The man who rode in front was very much opposed to this plan and argued solely for speed and haste.  Something about his sister cropped up here, and if the man riding behind cared about seeing that justice was dealt for her.  The man riding behind passionately reminded him that he cared very much and was in no hurry to lose that chance because he, the man riding in front, felt a little impatient. 
Weapons were brandished.  Billowbeck’s beak clicked involuntarily with relish, then relaxed in sad disappointment as the argument cooled with the mutual realization that both men wanted the same thing. 
“Impertinence,” he muttered.  “Gross perversity.  One’s meal remains lost and spoilt and now the rabble refuse to provide a substitute.”  His ire only deepened after the men left, as the coyote crept from a nearby crevice to feed upon the horse again.  It locked eyes with him on each bite, savouring the crunch with mocking glee. 
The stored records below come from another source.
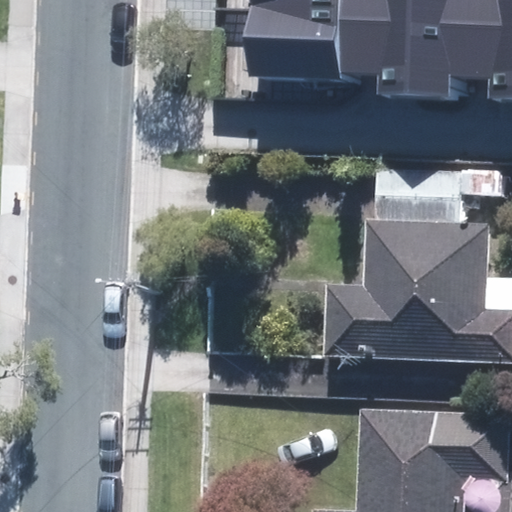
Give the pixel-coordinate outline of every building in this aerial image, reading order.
[(347,0),(250,0),(249,80),(345,82),(347,0)] [(470,0),(368,0),(367,90),(468,93),(470,0)] [(511,0),(470,0),(468,93),(511,93),(511,0)] [(341,292),(337,351),(511,360),(511,315),(486,314),(491,227),(378,221),(374,293),(341,292)] [(466,511),(467,477),(511,477),(511,422),(378,420),(376,511),(466,511)]
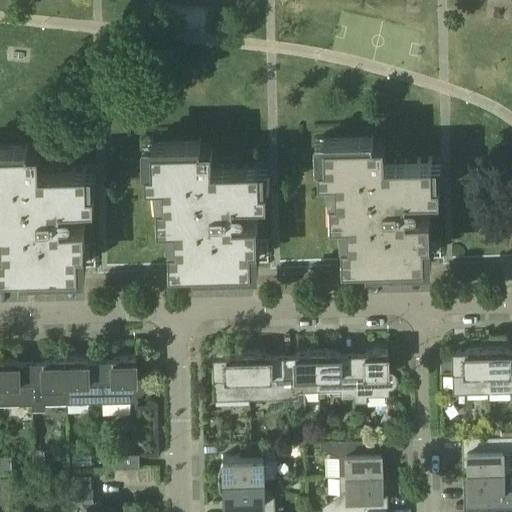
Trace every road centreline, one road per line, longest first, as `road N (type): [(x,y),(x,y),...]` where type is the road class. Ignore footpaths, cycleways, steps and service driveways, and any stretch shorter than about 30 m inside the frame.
road 1 (residential): [(175,313),(413,307)]
road 2 (residential): [(421,511),(413,307)]
road 3 (residential): [(177,511),(175,313)]
road 4 (residential): [(0,317),(175,313)]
“Filth,” Billowbeck said, genuine malice entering his mouth for the first time that day in place of his scolding disgruntlement.  “Story-hoarding slug.  Thief of plunder!  Is it not enough for you to take every hint of glory under the hard sun for yourself, not enough to prank and jape against all for your own amusement?  No!  You must harass and pilfer!  Pfah!”  He worked himself into such a lather that his bald head began to fairly burn with heat, and he was forced to cease his rant and flap his wings for a wind.  Urine flowed down his legs, streaking and mussing the chalky remnants of his last cooling. 
“Enough time wasted,” he grumbled, and took to the skies again.  The chase still awaited, but the end, when it came, was wanting.  The day was inconclusive once more, with the predators missing their quarry by some scant yards as they picked through the gully’s rim.  He lay on his belly, shaking arms wrapped tight around his rag-wrapped burden, whispering strange and calming, frantic words into it as the boots of his trackers stomped away from him. 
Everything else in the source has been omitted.